アル=カーリア(アラビア語: القارعة, al-Qāriʻah, “The Calamity” 「災難」別名: The Striking)は、コーランの第101章であり、11の節から成る。この章名は、第1節にある単語 “qariah “に由来し、クルアーンにおける終末の時、終末論に言及している。”qariah “は、災難、打撃、大惨事、混乱とも訳されている。アル・カリーアとは、アル・ハーッカ、アット・タンマ、アス・サクハなどと同じく、審判の日の名称の一つであると言われている。
القارعة【アラビア語】
恐れ戦く (叩く音) アル=カーリア【日本語訳】
慈悲あまねく、慈悲深いアッラーの御名において。
1 どんどんと叩く音。 2 しかし、どんどんと叩く音とは何か。 3 叩く音とは何であるかを、あなたに分からせるのは何か。 4 その日、人々は散らされた蛾のようになり、 5 山々は、羊毛のひとひらのようになる。 6 自分の秤が重い者は、 7 満ち足りた生に入る。 8 自分の秤が軽い者は、 9 奈落がその里となる。 10 それが何であるかを、あなたに分からせるものは何か。 11 それは灼熱の業火。
恐れ戦く (叩く音) アル=カーリアについての解説
この世の終わりの混乱はすべてを打ち砕くだろう。人々は完全に方向性を失うだろう。その後、真実だけが重みを持つ新しい世界が誕生する。すべての虚偽は無に帰する。現在の世界では、人々の承認が優先される。ここでは、人々の好き嫌いによって物事が左右される。来世は神の世界であり、そこではすべてが神の意志に従属する。

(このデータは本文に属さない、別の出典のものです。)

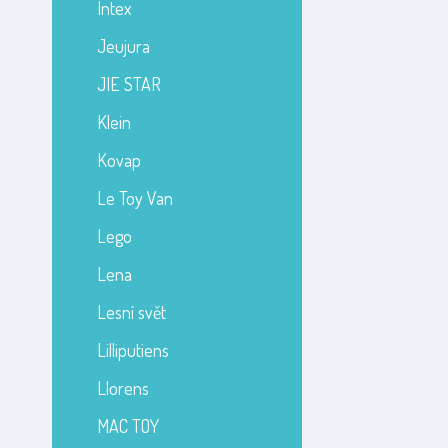
Intex
Jeujura
JIE STAR
Klein
Kovap
Le Toy Van
Lego
Lena
Lesní svět
Lilliputiens
Llorens
MAC TOY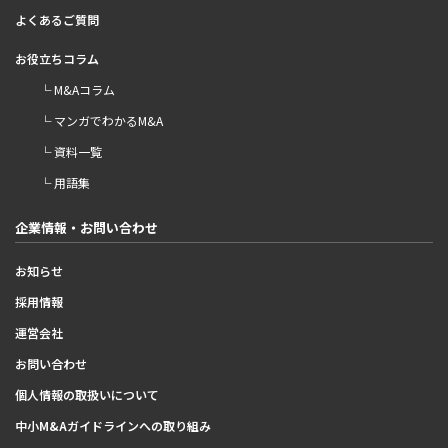
よくあるご質問
お役立ちコラム
└ M&Aコラム
└ マンガでわかるM&A
└ 資料一覧
└ 用語集
企業情報・お問い合わせ
お知らせ
採用情報
運営会社
お問い合わせ
個人情報の取扱いについて
中小M&Aガイドラインへの取り組み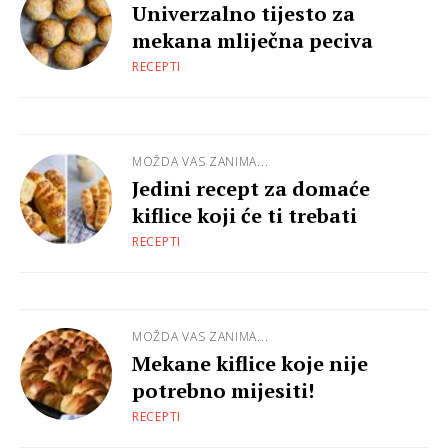
Univerzalno tijesto za
mekana mliječna peciva
RECEPTI
MOŽDA VAS ZANIMA...
Jedini recept za domaće
kiflice koji će ti trebati
RECEPTI
MOŽDA VAS ZANIMA...
Mekane kiflice koje nije
potrebno mijesiti!
RECEPTI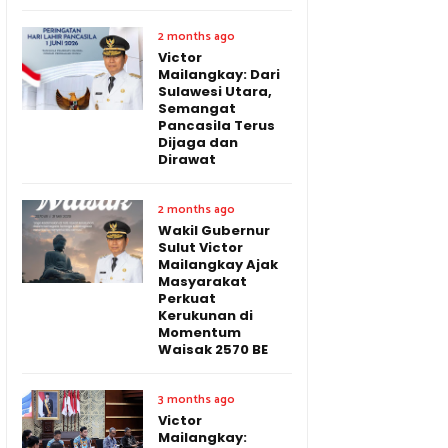
2 months ago
Victor
Mailangkay: Dari
Sulawesi Utara,
Semangat
Pancasila Terus
Dijaga dan
Dirawat
2 months ago
Wakil Gubernur
Sulut Victor
Mailangkay Ajak
Masyarakat
Perkuat
Kerukunan di
Momentum
Waisak 2570 BE
3 months ago
Victor
Mailangkay: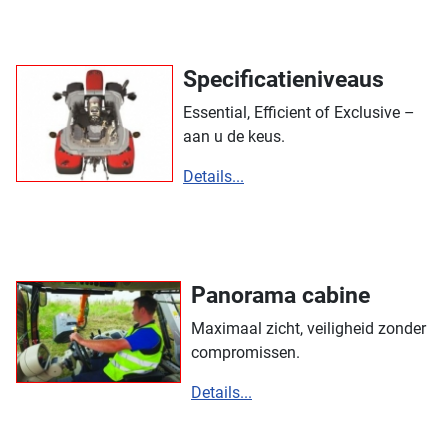
Specificatieniveaus
Essential, Efficient of Exclusive –
aan u de keus.
Details...
Panorama cabine
Maximaal zicht, veiligheid zonder
compromissen.
Details...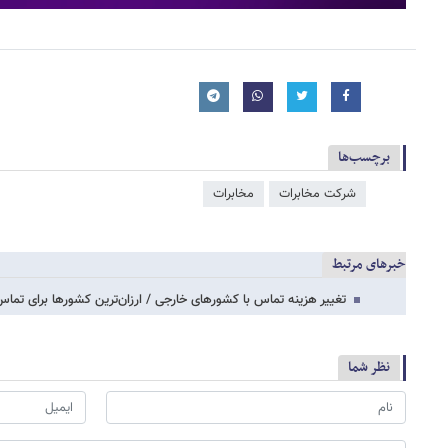
برچسب‌ها
شرکت مخابرات
مخابرات
خبرهای مرتبط
تغییر هزینه‌ تماس با کشورهای خارجی / ارزان‌ترین کشورها برای تماس
نظر شما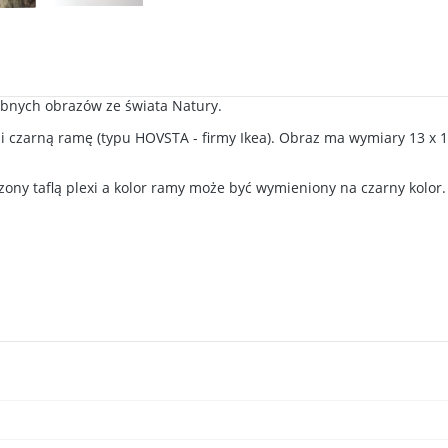
wabnych obrazów ze świata Natury.
i czarną ramę (typu HOVSTA - firmy Ikea). Obraz ma wymiary 13 x 1
ony taflą plexi a kolor ramy może być wymieniony na czarny kolor.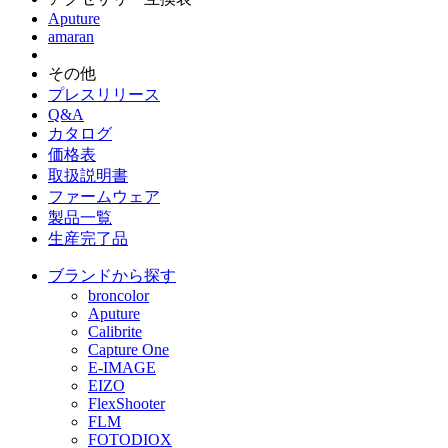
Aputure
amaran
その他
プレスリリース
Q&A
カタログ
価格表
取扱説明書
ファームウェア
製品一覧
生産完了品
ブランドから探す
broncolor
Aputure
Calibrite
Capture One
E-IMAGE
EIZO
FlexShooter
FLM
FOTODIOX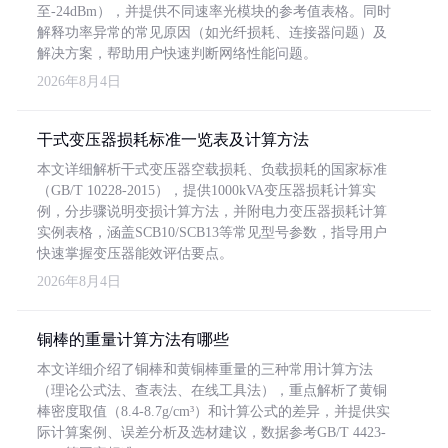
至-24dBm），并提供不同速率光模块的参考值表格。同时
解释功率异常的常见原因（如光纤损耗、连接器问题）及
解决方案，帮助用户快速判断网络性能问题。
2026年8月4日
干式变压器损耗标准一览表及计算方法
本文详细解析干式变压器空载损耗、负载损耗的国家标准
（GB/T 10228-2015），提供1000kVA变压器损耗计算实
例，分步骤说明变损计算方法，并附电力变压器损耗计算
实例表格，涵盖SCB10/SCB13等常见型号参数，指导用户
快速掌握变压器能效评估要点。
2026年8月4日
铜棒的重量计算方法有哪些
本文详细介绍了铜棒和黄铜棒重量的三种常用计算方法
（理论公式法、查表法、在线工具法），重点解析了黄铜
棒密度取值（8.4-8.7g/cm³）和计算公式的差异，并提供实
际计算案例、误差分析及选材建议，数据参考GB/T 4423-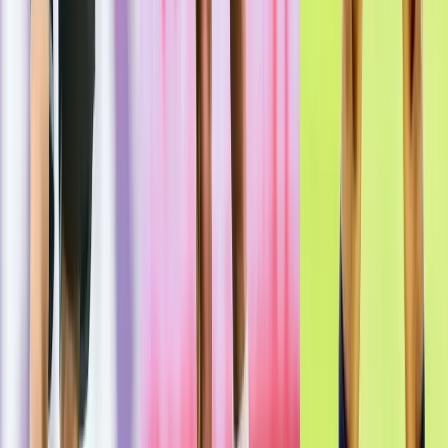
উদ্বোধন!, উদ্বোধক শীর্ষস্থানীয়
বিএনপি নেতাকে নিয়ে উপহাস
০৮ আগস্ট, ২০২৬ ০১:১২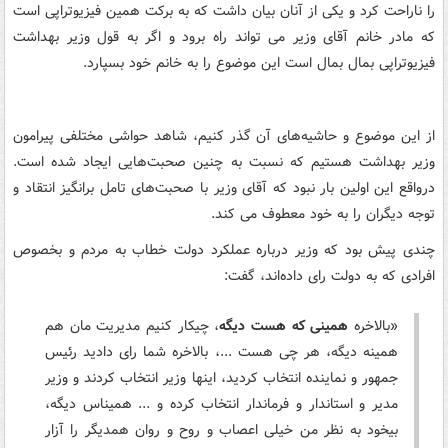
را ناراحت کرد و یکی از آنان بیان داشت که به برکت همین فیزیوتراپی است
که مادر خانم آقای وزیر می تواند راه برود و اگر به قول وزیر بهداشت
فیزیوتراپی بمال بمال است این موضوع را به خانم خود بسپارد.
از این موضوع و حاشیه‌های آن گذر کنیم، شاهد حواشی مختلفی پیرامون
وزیر بهداشت هستیم که نسبت به چنین صحبت‌هایی ایجاد شده است.
درواقع این اولین بار نبود که آقای وزیر با صحبت‌های تامل برانگیز انتقاد و
توجه دیگران را به خود معطوف می کند.
چندی پیش بود که وزیر درباره عملکرد دولت خطاب به مردم و بخصوص
افرادی که به دولت رای داده‌اند، گفت:
«بالاخره
همینی که هست دیگه
، چیکار کنیم مدیریت مان هم
همینه دیگه، هر چی هست ...، بالاخره شما رای دادید رئیس
جمهور و نماینده انتخاب کردید، اینها وزیر انتخاب کردند و وزیر
مدیر و استاندار و فرماندار انتخاب کرده و ... همیناس دیگه،
بیخود به نظر من خیلی اعصاب و روح و روان همدیگر را آزار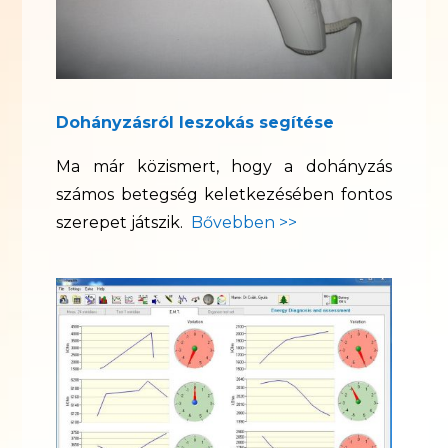
Dohányzásról leszokás segítése
Ma már közismert, hogy a dohányzás
számos betegség keletkezésében fontos
szerepet játszik.
Bővebben >>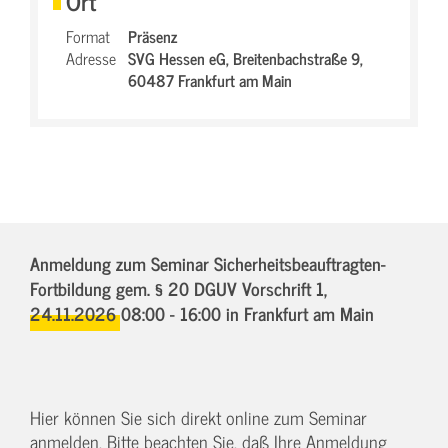
Ort
Format
Präsenz
Adresse
SVG Hessen eG,
Breitenbachstraße 9,
60487 Frankfurt am Main
Anmeldung zum Seminar Sicherheitsbeauftragten-
Fortbildung gem. § 20 DGUV Vorschrift 1,
24.11.2026 08:00 - 16:00
in Frankfurt am Main
Hier können Sie sich direkt online zum Seminar
anmelden. Bitte beachten Sie, daß Ihre Anmeldung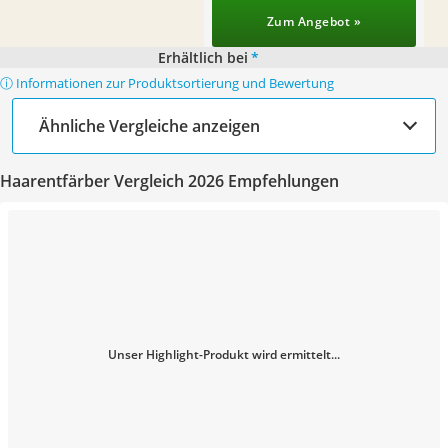
Zum Angebot »
Erhältlich bei
*
ⓘ Informationen zur Produktsortierung und Bewertung
Ähnliche Vergleiche anzeigen
Haarentfärber Vergleich 2026 Empfehlungen
Unser Highlight-Produkt wird ermittelt...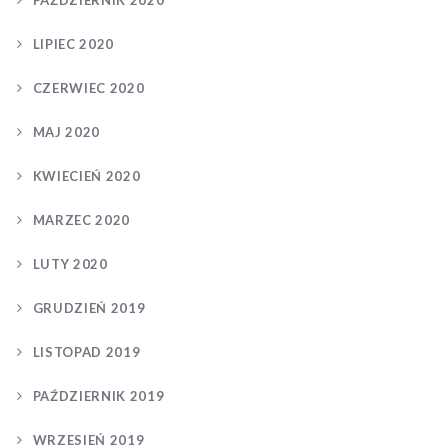
PAŹDZIERNIK 2020
LIPIEC 2020
CZERWIEC 2020
MAJ 2020
KWIECIEŃ 2020
MARZEC 2020
LUTY 2020
GRUDZIEŃ 2019
LISTOPAD 2019
PAŹDZIERNIK 2019
WRZESIEŃ 2019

現世では、行いはその外見によって判断される。来世では、行いはその内面によって判断される。その行いが誠実であればあるほど、より重要視される。誠意のない行いは、たとえそれが現世の表面的な人々にとって重要なものに見えたとしても、来世ではまったく重みを持たない。
この章の主な教訓は、善い行いに励まなければならない。神を信じなければならない。
イスラームが到来する以前、マッカの人々は素行が悪く、あらゆる悪事を働いた。天国も地獄もないと考えていたからだ。正義もなかった。アッラーは、地上の最後の日と審判の日について警告するために、預言者ムハンマドを遣わされた。
地球の最後の日には、すべてが破壊される。人々は蛾や虫のように飛び回り、山々でさえも破壊され、柔らかい綿や羊毛のように飛び回るだろう。人間も生きていない。それはこの地球での人類の終わりとなる。
そして次に審判の日が来る。何十億、何百億という人々が、善行も悪行もチェックされる。この世で良いことをたくさんすれば、天国へ送られる。そこで限りなく幸せな人生を送ることができる。
この世で様々な悪いことをしてアッラーに従わなかった者は、深い穴に投げ込まれる。そこは地獄であって、非常に熱く、火はすべてを焼き尽くし、悪人に極刑を与える。そこが彼らの永住の地となる。
私たちは誰もが死ぬ。この世界もいつか滅びる。しかしそれは私たちの人生の終わりではない。アッラーは、審判の日に私たちに永遠の命を授けてくださる。私たちは死なない。審判の日の後も、私たちの人生は終わらない。無限に続く。審判の日には、私たちのすべての行動がチェックされる。
唯一の神アッラーを信じ、従い、善行を積めば、その報いは天国である。そうでなければ、すべての悪人は地獄で罰せられる。
THE SHOCKER (al-Qari’ah) 【英語訳】
In the name of God the Gracious, the Merciful.
1 The Shocker. 2 What is the Shocker? 3 What will explain to you what the Shocker is? 4 The Day when the people will be like scattered moths. 5 And the mountains will be like tufted wool. 6 As for he whose scales are heavy. 7 He will be in a pleasant life. 8 But as for he whose scales are light. 9 His home is the Abyss. 10 Do you know what it is? 11 A Raging Fire.